In human COVID-19 cases, diffuse alveolar damage may be divided into 2 phases: the acute/exudative phase, during the first week after pulmonary injury, and the second, the organizing/proliferative phase [12]. The present results suggest that cats develop fibroplasia after alveolar damage due to previous SARS-CoV-2 infection [8,13], which may be classified as the late fibroplasia phase, regardless of molecular SARS-CoV-2 detection. This outcome has differed from idiopathic pulmonary fibrosis in adult cats (10 to 14-year), which were negative for the presence of multiple viral etiological agents [14]. Comparatively, human cases of COVID-19 have shown alveolar regeneration initiated by the 38th day after clinical onset [15].

Negative RT-PCR results on subsequent oropharynx swabs did not detect viral shedding during this period (days 7 and 14). Despite the strong antigenic immunolabeling of anti-SARS nucleocapsid protein in multiple organs, non-detection of SARS-CoV-2 amplification by RT-PCR in tissues may indicate no viral replication or virus degradation at the time (day 43). A detection discrepancy between RT-qPCR and IHQ in renal tissue has been previously described [16] and may be due to a difference in abundance of target genes based on subgenomic (E and ORF7) transcripts in the late clinical phase of infection [17]. The presence of antigens in the absence of replicative virus has been previously found in lungs of macaques, baboons and marmosets experimentally inoculated with the SARS-CoV-2 virus [18]. Further studies should be performed to pinpoint the endpoint of viral replication in cats.

The cat in the current report presented a subacute systemic infection affecting mostly respiratory and renal epithelial cells, and endothelial cells of the brain and spleen. Although SARS-CoV-2 antigens were surprisingly found in the cat’s kidney, a retrospective study of 85 human cases of COVID-19 has shown NP antigen accumulated in kidney tubules by immunohistochemistry, associated with acute kidney failure in 23/85 (27.06%) individuals [19].

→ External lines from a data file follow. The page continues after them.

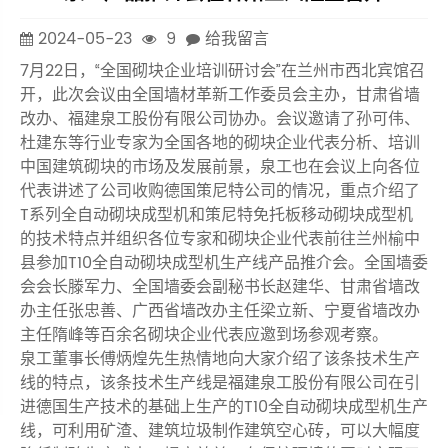
2024-05-23
9
给我留言
7月22日，“全国砌块企业培训研讨会”在兰州市西北宾馆召
开，此次会议由全国墙材革新工作委员会主办，甘肃省墙
改办、福建泉工股份有限公司协办。会议邀请了孙可伟、
杜建东等行业专家为全国各地的砌块企业代表分析、培训
中国建筑砌块的市场及发展前景，泉工也在会议上向各位
代表讲述了公司收购德国策尼特公司的情况，重点介绍了
T系列全自动砌块成型机和策尼特免托板移动砌块成型机
的技术特点并组织各位专家和砌块企业代表前往兰州榆中
县参加T10全自动砌块成型机生产线产品推介会。全国墙委
会会长滕军力、全国墙委会副秘书长赵建华、甘肃省墙改
办主任张忠善、广西省墙改办主任梁立新、宁夏省墙改办
主任隋峰等百余名砌块企业代表应邀到场参观考察。
泉工董事长傅炳煌先生热情地向大家介绍了该条技术生产
线的特点，该条技术生产线是福建泉工股份有限公司在引
进德国生产技术的基础上生产的T10全自动砌块成型机生产
线，可利用矿渣、建筑垃圾制作建筑空心砖，可以大幅度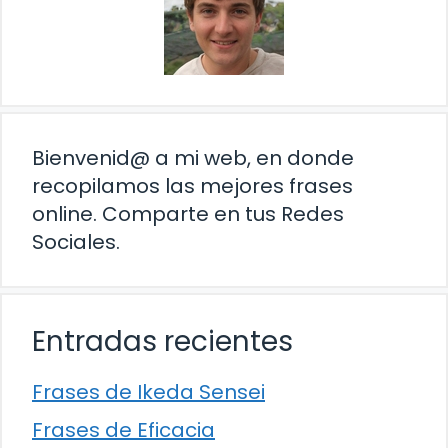
Bienvenid@ a mi web, en donde
recopilamos las mejores frases
online. Comparte en tus Redes
Sociales.
Entradas recientes
Frases de Ikeda Sensei
Frases de Eficacia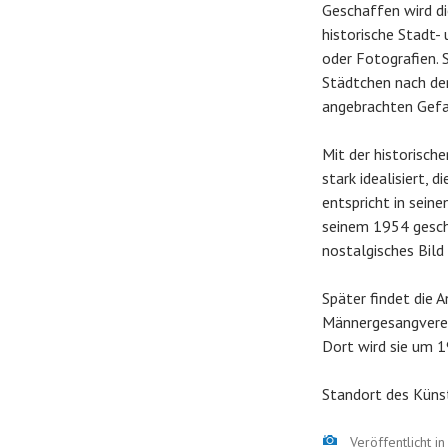
Geschaffen wird di
historische Stadt-
oder Fotografien. 
Städtchen nach de
angebrachten Gefal
Mit der historisch
stark idealisiert,
entspricht in sein
seinem 1954 gesch
nostalgisches Bild
Später findet die 
Männergesangverein
Dort wird sie um 1
Standort des Küns
Bild
Veröffentlicht i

In situ assays, such as immunohistochemistry, have been essential diagnostic tools in SARS-Cov-2 cases [20]. The cat herein showed an intense antigen expression in respiratory epithelium, similar to SARS-CoV-2 infections in other species such as humans [12]. The expression of the anti-nucleocapsid protein in the large intestine, like other organs, is presumable due to high expression of angiotensin-converting enzyme 2 (AEC2) receptors in epithelial crypt cells of cats [21]. Immunolabeling of serous cells of tracheobronchial glands has been reported in cats experimentally infected with SARS-CoV [22] and SARS-CoV-2 [23], suggesting a similar pathogenesis mechanism. SARS-CoV-2 viral protein was also previously found mostly in lungs of humans, associated with histopathological manifestation including characteristic inflammatory response of acute respiratory distress syndrome (ARDS) [24]. This previous study was a systematic review of histopathological and clinicopathologic findings of SARS-CoV-2 infection in 58 studies reporting on 662 human patients. Future studies of SARS-CoV-2 in cats should be conducted to fully establish the origin of extensive lung lesions, and potential association with characteristic inflammatory response.

Conclusion

In conclusion, the present study has highlighted the possibility that SARS-CoV-2 antigens may be detected in multiple organs, despite testing negative by real-time RT-PCR. To the best of the authors’ knowledge, this is the first naturally infected cat assessed by immunohistochemistry in multiple organs after viral recovery. Further studies should be conducted to fully establish the origin of extensive lung lesions, how long SARS-CoV-2 antigens remain detectable in cat tissues, and whether such persistence may cause impairment or injury of multiple organs over time.